At any given moment I probably have couple dozen split tests running at once, even with low traffic.
I use a variety of tools to run the split tests. Some like Optimizely do all of the calculations for you, so all you have to do is to wait for the results.
But other tools like Adwords or my internal tools don’t handle the calculations for me. This is common with basic traffic splitters, where 50% of the visitors go to one page and 50% go to another.
Fast feedback is critical
Knowing how a split test is doing is important. Declaring a winner too early can lead you down a false path and over time it could end up reducing your conversion rate. On the other hand, running a split test too long means you lose out on the opportunity to run a second split test (and gain the exponential effect from constantly testing).
To strike a balance with split testing, a confidence calculator comes handy. Basically it takes the results you’ve seen so far and calculates if the results are statistically significant or if they are just a fluke.

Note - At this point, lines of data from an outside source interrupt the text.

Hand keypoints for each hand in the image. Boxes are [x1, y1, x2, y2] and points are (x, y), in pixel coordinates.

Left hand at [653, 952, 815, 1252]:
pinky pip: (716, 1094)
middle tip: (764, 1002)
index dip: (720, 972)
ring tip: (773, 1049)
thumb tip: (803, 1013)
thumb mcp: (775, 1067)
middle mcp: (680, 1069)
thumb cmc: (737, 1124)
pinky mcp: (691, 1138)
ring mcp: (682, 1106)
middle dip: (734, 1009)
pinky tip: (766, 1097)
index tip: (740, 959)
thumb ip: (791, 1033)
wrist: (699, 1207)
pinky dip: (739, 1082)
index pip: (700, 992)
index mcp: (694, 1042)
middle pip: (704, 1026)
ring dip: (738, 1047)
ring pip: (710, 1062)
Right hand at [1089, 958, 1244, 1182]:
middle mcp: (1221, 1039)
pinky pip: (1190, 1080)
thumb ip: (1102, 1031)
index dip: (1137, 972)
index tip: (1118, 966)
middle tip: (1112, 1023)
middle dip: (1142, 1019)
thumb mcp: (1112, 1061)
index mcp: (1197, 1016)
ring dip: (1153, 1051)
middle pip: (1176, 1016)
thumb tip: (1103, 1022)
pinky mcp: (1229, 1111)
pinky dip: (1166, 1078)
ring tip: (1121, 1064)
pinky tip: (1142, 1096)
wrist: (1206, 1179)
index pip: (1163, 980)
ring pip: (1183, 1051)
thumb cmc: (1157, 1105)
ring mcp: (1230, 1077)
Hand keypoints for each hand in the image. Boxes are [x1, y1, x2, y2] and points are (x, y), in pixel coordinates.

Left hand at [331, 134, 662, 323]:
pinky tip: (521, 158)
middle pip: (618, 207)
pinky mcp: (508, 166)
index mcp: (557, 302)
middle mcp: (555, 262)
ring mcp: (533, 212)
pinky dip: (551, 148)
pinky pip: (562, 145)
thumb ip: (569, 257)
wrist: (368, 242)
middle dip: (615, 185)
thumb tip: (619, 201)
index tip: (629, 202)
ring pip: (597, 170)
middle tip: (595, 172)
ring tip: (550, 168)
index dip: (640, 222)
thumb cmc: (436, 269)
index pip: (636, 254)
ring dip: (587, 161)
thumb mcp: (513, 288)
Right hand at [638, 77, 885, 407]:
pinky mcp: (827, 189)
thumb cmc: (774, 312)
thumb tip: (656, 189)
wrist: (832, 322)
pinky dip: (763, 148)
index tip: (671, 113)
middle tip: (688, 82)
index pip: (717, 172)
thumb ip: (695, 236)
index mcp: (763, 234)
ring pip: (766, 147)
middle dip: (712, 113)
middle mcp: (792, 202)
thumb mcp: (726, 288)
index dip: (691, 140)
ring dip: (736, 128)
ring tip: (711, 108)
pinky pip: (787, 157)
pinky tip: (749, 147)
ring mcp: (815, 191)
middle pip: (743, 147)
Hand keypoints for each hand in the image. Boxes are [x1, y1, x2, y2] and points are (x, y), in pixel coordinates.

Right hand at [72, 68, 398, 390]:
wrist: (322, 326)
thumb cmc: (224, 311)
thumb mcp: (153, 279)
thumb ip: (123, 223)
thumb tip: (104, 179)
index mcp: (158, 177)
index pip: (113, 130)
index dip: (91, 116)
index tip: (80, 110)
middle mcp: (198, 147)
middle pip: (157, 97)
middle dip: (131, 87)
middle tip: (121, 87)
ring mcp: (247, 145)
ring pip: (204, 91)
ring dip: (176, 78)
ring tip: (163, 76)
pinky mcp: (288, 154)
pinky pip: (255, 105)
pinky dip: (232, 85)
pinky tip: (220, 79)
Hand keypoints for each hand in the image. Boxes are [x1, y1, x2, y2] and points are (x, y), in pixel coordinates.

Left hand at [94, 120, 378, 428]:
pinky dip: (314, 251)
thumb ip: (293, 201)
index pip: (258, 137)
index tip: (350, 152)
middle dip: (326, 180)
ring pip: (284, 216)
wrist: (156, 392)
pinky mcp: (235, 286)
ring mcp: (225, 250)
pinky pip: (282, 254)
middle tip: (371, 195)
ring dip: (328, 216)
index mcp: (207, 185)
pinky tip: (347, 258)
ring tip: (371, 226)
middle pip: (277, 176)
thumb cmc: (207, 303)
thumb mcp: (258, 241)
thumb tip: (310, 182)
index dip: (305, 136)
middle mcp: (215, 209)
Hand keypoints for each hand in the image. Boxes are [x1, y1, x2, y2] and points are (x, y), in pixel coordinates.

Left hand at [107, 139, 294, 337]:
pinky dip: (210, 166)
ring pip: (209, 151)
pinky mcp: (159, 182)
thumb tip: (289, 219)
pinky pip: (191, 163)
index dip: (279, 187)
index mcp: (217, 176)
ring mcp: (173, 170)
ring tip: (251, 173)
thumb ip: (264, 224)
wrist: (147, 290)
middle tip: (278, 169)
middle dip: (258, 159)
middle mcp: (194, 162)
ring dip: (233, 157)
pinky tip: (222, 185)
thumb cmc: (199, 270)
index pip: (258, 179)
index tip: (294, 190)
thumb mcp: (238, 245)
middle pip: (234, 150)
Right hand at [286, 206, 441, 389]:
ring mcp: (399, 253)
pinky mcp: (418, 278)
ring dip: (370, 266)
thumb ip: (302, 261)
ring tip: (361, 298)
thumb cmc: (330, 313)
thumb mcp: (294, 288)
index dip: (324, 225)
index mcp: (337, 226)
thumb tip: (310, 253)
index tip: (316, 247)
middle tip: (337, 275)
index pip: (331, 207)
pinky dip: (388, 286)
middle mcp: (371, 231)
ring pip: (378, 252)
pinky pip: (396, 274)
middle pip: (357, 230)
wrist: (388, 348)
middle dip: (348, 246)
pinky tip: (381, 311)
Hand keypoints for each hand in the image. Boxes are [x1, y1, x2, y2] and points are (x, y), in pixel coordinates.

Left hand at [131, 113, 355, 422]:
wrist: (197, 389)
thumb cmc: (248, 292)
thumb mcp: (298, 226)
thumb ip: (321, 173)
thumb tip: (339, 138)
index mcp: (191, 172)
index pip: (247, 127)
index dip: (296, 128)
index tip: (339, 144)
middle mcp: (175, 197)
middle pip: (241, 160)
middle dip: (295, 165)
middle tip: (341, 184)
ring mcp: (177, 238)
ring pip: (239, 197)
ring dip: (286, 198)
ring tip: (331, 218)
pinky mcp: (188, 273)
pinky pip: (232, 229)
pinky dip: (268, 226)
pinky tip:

Existing split test calculators
When I got started I used several of the existing split test calculators but they were:
- too simple and just said Yes/No
- too complex with multiple data fields for each variation
- too slow
The latter problem was the one that affected me the most. Every week I check all my split tests twice (Monday and Thursday) and with dozens split tests running, much of my time was waiting for the calculators.
Since I’m working on more marketing projects for clients, I decided it would be fun and useful to see if I could build a better A/B split test calculator. One that I’d use and other people might find useful.
And at the same time I’d get to dig into the math behind split tests and better understand how statistical significance worked in regards to A/B tests.
A/B Split Test Calculator, Version 1
Now I’ve completed the first version of the calculator. I’ve been using it since March 2014 and comparing the results against the other calculators online (though it seems that everyone uses different equations).
The best part about it: it’s fast. Really fast.
I’d like to add at least one more feature to it when I get time. If it could forecast that a split test needs X more impressions before it’s significant, then it would make it easier to decide when to cancel a test much easier. (Canceling weak tests that are only showing a small improvement helps when you have low traffic.)